Local Experts: Don’t Rely So Much on Social Security Benefits

By Deborah Jeanne Sergeant

Dean Ripley
Dean Ripley

In a mere 13 years from now — in 2035 — Social Security’s reserves will be fully depleted and tax revenue will cover only 75% of the benefit after that point, according to the Federal Old-Age and Survivors Insurance Trust Fund and Federal Disability Insurance Trust Fund.

For 35% of retirees, Social Security provides 90% or more of their monthly income, according to a Vanguard study. For 29%, Social Security covers between 50% and 90% of their income. Only 36% of retirees depend upon Social Security for less than half of their income.

Dean Ripley calls the thought of Social Security running out of money an “urban myth.” He is wealth management adviser and certified financial planner and principal and founder of Garlock & Associates Financial Planning Group in Phoenix.

“I wouldn’t lose sleep about Social Security benefits for retirement,” he said in a recent interview.

He believes that the government is getting close to the point where they will need to tweak the system to accommodate greater longevity, possibly by increasing the age requirement, adjusting the inflation formula or increasing the penalty for early withdrawal.

Ripley encourages workers to make the most of their 10 to 15 years before retirement and save as much as they can.

The government may still adjust Social Security to continue to pay most of what it should.

“Adjustments to Social Security through tax changes and benefit changes have been necessary and will continue to be in the future because of the aging population and the declining birthrates,” said Cynthia Scott, owner of OMC Financial Services in Syracuse.

She added that existing changes include an extension of retirement age and an income cap if receiving Social Security before full retirement and changes in what is subject to FICA taxes.

“The problem that still exists is that more money is being withdrawn than contributed,” Scott said. “That is the main reason why they can’t privatize a portion for younger workers.”

Randy Zeigler

Randy L. Zeigler, certified financial planner and private wealth adviser with Ameriprise Financial Services, LLC in Oswego, advises clients to not overly rely upon Social Security as part of their financial planning.

“Social Security was designed to be a minimal, beginning amount, not as a sole retirement source or even a primary one,” Zeigler said. “What I’ve been doing with clients younger than 55 is we factor Social Security with a 25% discount to their future estimated benefits. It’s possible Social Security won’t have the resources.”

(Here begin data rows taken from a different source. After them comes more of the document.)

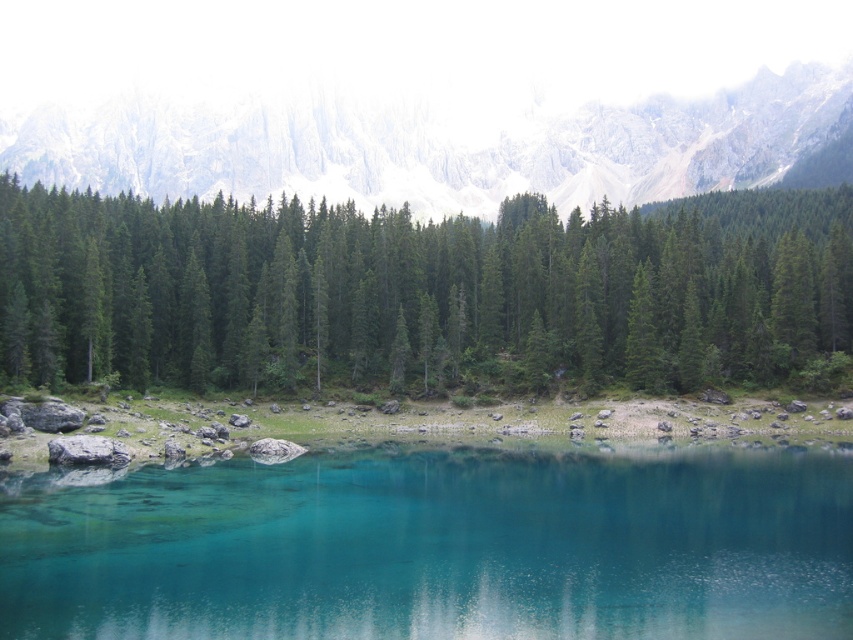
Question: Which of the following is the farthest from the observer?

Choices:
 (A) green matte pine forest at center
 (B) transparent glass water at center

Answer: (A)

Question: Based on their relative distances, which object is farther from the transparent glass water at center?

Choices:
 (A) green matte pine forest at center
 (B) white rocky mountain at upper center

Answer: (B)

Question: Is green matte pine forest at center thinner than transparent glass water at center?

Choices:
 (A) no
 (B) yes

Answer: (A)

Question: Considering the relative positions of green matte pine forest at center and transparent glass water at center in the image provided, where is green matte pine forest at center located with respect to transparent glass water at center?

Choices:
 (A) below
 (B) above

Answer: (B)

Question: Does green matte pine forest at center appear on the right side of white rocky mountain at upper center?

Choices:
 (A) yes
 (B) no

Answer: (A)

Question: Which point is closer to the camera taking this photo?

Choices:
 (A) (845, 100)
 (B) (833, 228)

Answer: (B)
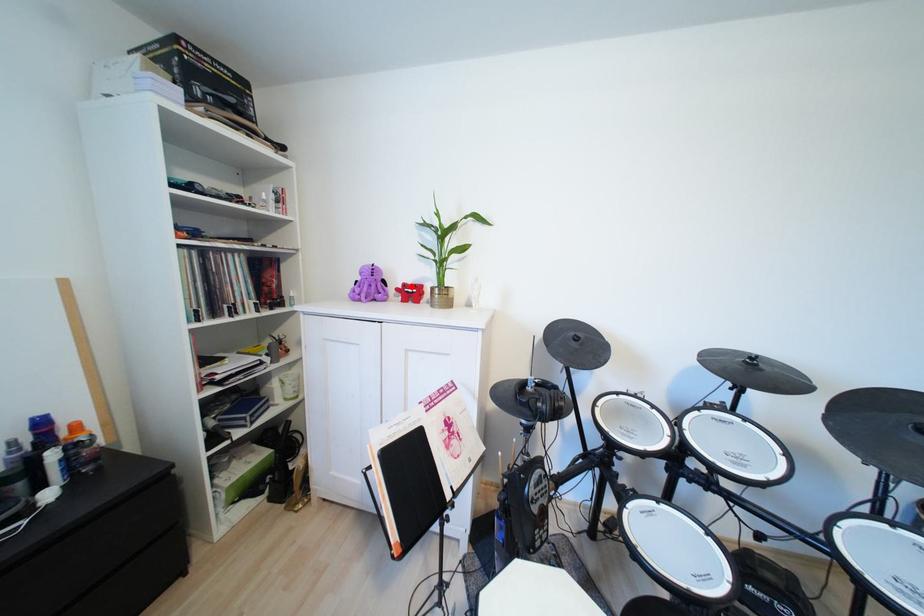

Because he does not know for sure what will happen, his advice for clients is to plan for most of their retirement income to come from other sources.

Those who are closer to retirement may need to work longer or at least work part-time after retiring from their career. They may also need to adjust their expectations for their lifestyle during retirement.

“It always comes down to the individual and the spouse and their circumstances and how much income they need,” Zeigler said. “Some people come in and say, ‘I don’t care about my longevity; I want to get my money out of it at 62 because I want to make sure I get it.’ They want to make sure they just get something.”